INSTRUCTIONS ▸
(a) Name each role Welsh lists in his sentence beginning "We need Indigenous CFOs" in the passage about Mawal and First Nations leadership below.
(b) Extend the passage about Mawal and First Nations leadership, picking up after its final sentence.

[[ TEXT BLOCK, beginning ]]

The regulatory, cultural and operational complexities are immense - and the timeline stretches out for decades.
“The longer-term the goal, the harder it is to estimate,” Welsh says. Directors, he argues, must become fluent in holding long-term aspirations while tracking short-term progress with discipline. Risk management, too, requires humility and adaptability.
“You have to make decisions based on the information you have but also be prepared to change them when the basis shifts. Indecision is a risk in itself.”
Building Mawal - and redefining First Nations excellence
Mawal, the leadership organisation Welsh founded, is designed to unlock First Nations talent for balance-sheet roles - not only community or policy positions. His goal is bold: 10,000 First Nations leaders in commercial decision-making roles, and far more than today’s seven Indigenous directors across the ASX 300.
“If we don’t unlock Indigenous talent into genuine capital-management roles, we will never meet procurement or employment targets,” he says. “We need Indigenous CFOs, CEOs, CLOs, investment managers—people who can attract and manage capital for their communities.”
Success, as he sees it, is a future where First Nations excellence on boards and executive teams is no longer exceptional - it is normal.

[[ TEXT BLOCK, end ]]
[[ GIVEN INFORMATION, beginning ]]

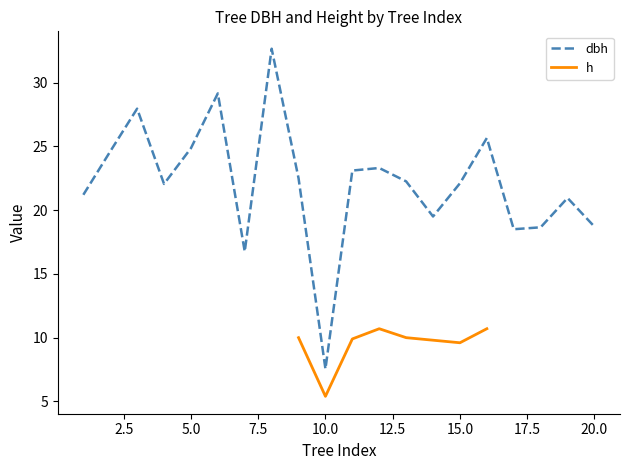

How many data points are less than 22?

8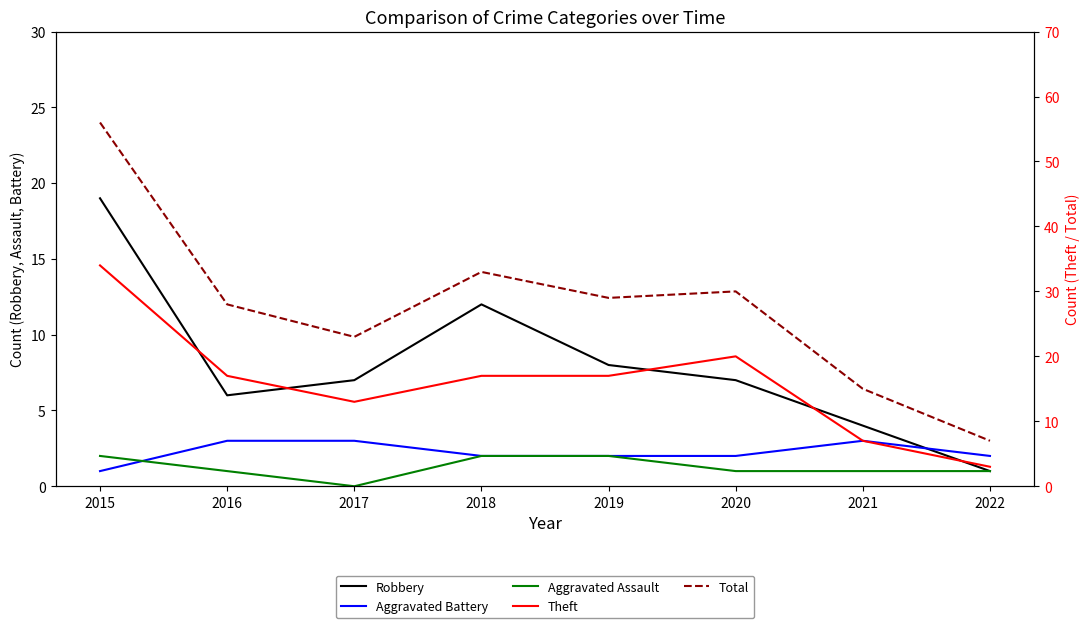

In Robbery, how many points are higher than both neighbors (excluding endpoints)?

1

[[ GIVEN INFORMATION, end ]]

EXPECTED RESPONSES ▸
(a) CFOs, CEOs, CLOs, investment managers

(b)
“One of the most powerful things a director can do is teach modern capital and risk management to First Nations talent. We have the best risk managers in the country sitting on boards. That capability should be used to uplift the next generation.” Mentoring, targeted development programs and deliberate exposure to board environments will accelerate change.
Curiosity as the defining capability
Asked for his advice to emerging directors, Welsh is succinct: “Have unwavering curiosity. You must be curious about the company, its balance sheet, its future and its ambitions. You can’t be the ‘Indigenous director’ or the ‘ESG director’. You are a director who must grow the value of that company.”
That curiosity - spanning cultures, geographies, industries and identities - has shaped Welsh’s own journey. And it’s the lens through which he believes Australia can unlock its greatest competitive advantage: the meeting point of the world’s oldest living culture and a modern economy hungry for new ways of thinking.